Qu’on ne s’y trompe pas, au Maghreb, et plus généralement dans le monde arabe, ce ne sont ni le Maroc, ni la Tunisie, ni même l’Egypte ou la Syrie qui font figure d’exception. Après la vague des révolutions arabes, un seul pays semble comme anesthésié, immobile, et imperméable aux bouleversements du monde. Nous parviennent en effet d’Algérie les nouvelles d’une époque que nous croyions révolue : celle d’illusions et de mensonges étatiques à grande échelle dont le peuple semble encore prêt à se bercer. Les ficelles sont très grosses : un président qui révise la Constitution pour pouvoir concourir pour un quatrième mandat, une élection où le sortant est donné gagnant en l’absence de sondages, une campagne dont le candidat principal, vieux et malade, est absent. Et encore n’est-ce là que la partie visible de l’iceberg, qui ne dit rien des fraudes électorales qui ont jusqu’ici caractérisé les élections algériennes, ni de la tentation abstentionniste qui a gagné beaucoup d’Algériens.
Peu importe finalement l’identité du nouveau président.

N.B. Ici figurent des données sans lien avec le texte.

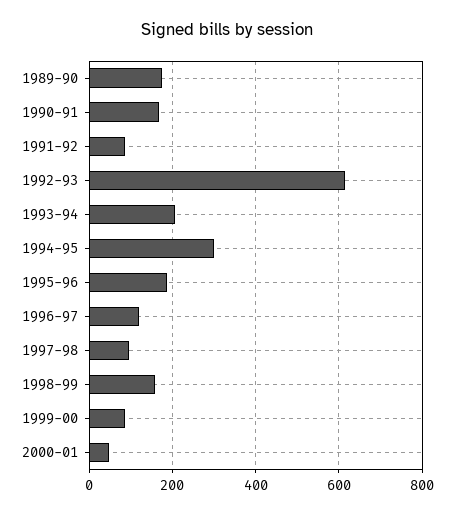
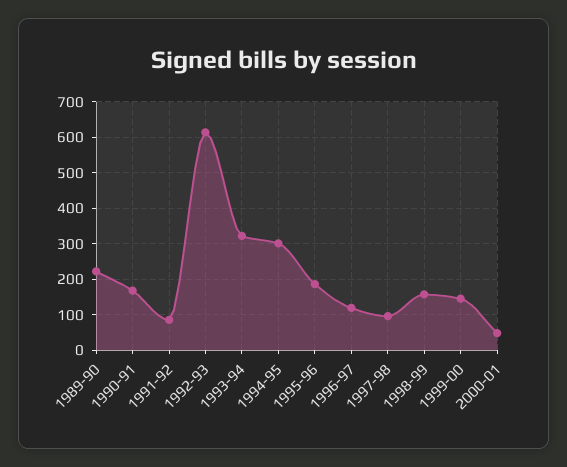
  {
-   "1989-90": 180,
+   "1989-90": 220,
    "1990-91": 160,
    "1991-92": 80,
    "1992-93": 620,
-   "1993-94": 200,
+   "1993-94": 320,
    "1994-95": 300,
    "1995-96": 180,
    "1996-97": 120,
    "1997-98": 100,
    "1998-99": 160,
-   "1999-00": 80,
+   "1999-00": 140,
    "2000-01": 40
  }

Seules comptent des apparences dont personne n’est dupe : l’apparence de stabilité, de puissance et d’infaillibilité. Une Algérie au consensus retrouvé, qui a surmonté l’épreuve des années 1990 ; une Algérie qui montre ses muscles sur la scène internationale, que ce soit à l’égard de ses voisins ou des puissances occidentales ; une Algérie qui n’a pas peur de marcher à rebours de l’histoire, où le pouvoir n’appartient ni à un chef charismatique autoritaire, ni à des élus représentant la nation, mais à un obscur cartel de gradés de l’armée et des services de sécurité. L’ironie de la situation, c’est qu’il y a en Algérie un président qui règne depuis quinze ans mais sans gouverner. Là-bas, l’hydre du pouvoir n’a pas une tête, mais des dizaines. Que quelques-unes disparaissent, d’autres les remplaceront. C’est un pouvoir sans visage, donc inatteignable, sauf à créer les conditions d’un chaos que tout le monde redoute. La force du système algérien est ainsi d’avoir amorcé le virage d’un multipartisme de façade, d’un pluralisme politique où se noie toute volonté d’atteindre le noyau du pouvoir.
Le système algérien est en fait le miroir inversé de notre propre Makhzen. A la tête de notre pays, il y a en effet un roi qui comble tout l’espace laissé vacant par l’absence de contre-pouvoirs. Notre roi règne, gouverne… et s’expose. Là-bas comme ici, la démocratie est balbutiante. Les deux systèmes ont ménagé des soupapes de sécurité et se sont dotés de fusibles en la personne du président pour l’Algérie ou du Chef de gouvernement pour le Maroc. Lequel de ces deux régimes est le plus valable, le plus conforme à l’exigence démocratique universelle ? Dans l’absolu aucun. Mais, dans la conjoncture actuelle, force est de constater que le spectacle politique offert par l’Algérie est désolant. Heureusement, il reste aux Algériens un pouvoir dont ils ne se privent pas, celui de rire d’eux-mêmes et de moquer leurs dirigeants. Par exemple en parodiant le tube du chanteur belge Stromae dont le célèbre Papaoutai est devenu Boutefoutai. « Où es-tu Boutef ? Dis-nous où es tu caché ? Sans pouvoir reparler, tu veux encore être le chef. Ah sacré Boutef, Dis-moi où es-tu caché ? Ça doit faire au moins quatre fois que tu te prends pour un roi ! » dit la chanson. Quant au droit de vote, pas sûr que ce soient les honnêtes citoyens qui en usent : dans ce système habitué à bourrer les urnes et à faire voter les morts, la voix de l’individu citoyen ne compte pas, seuls résonnent les rires nerveux, préludes peut-être annonciateurs d’un son autrement plus inquiétant : le grondement d’un peuple provoqué jusqu’à l’outrage.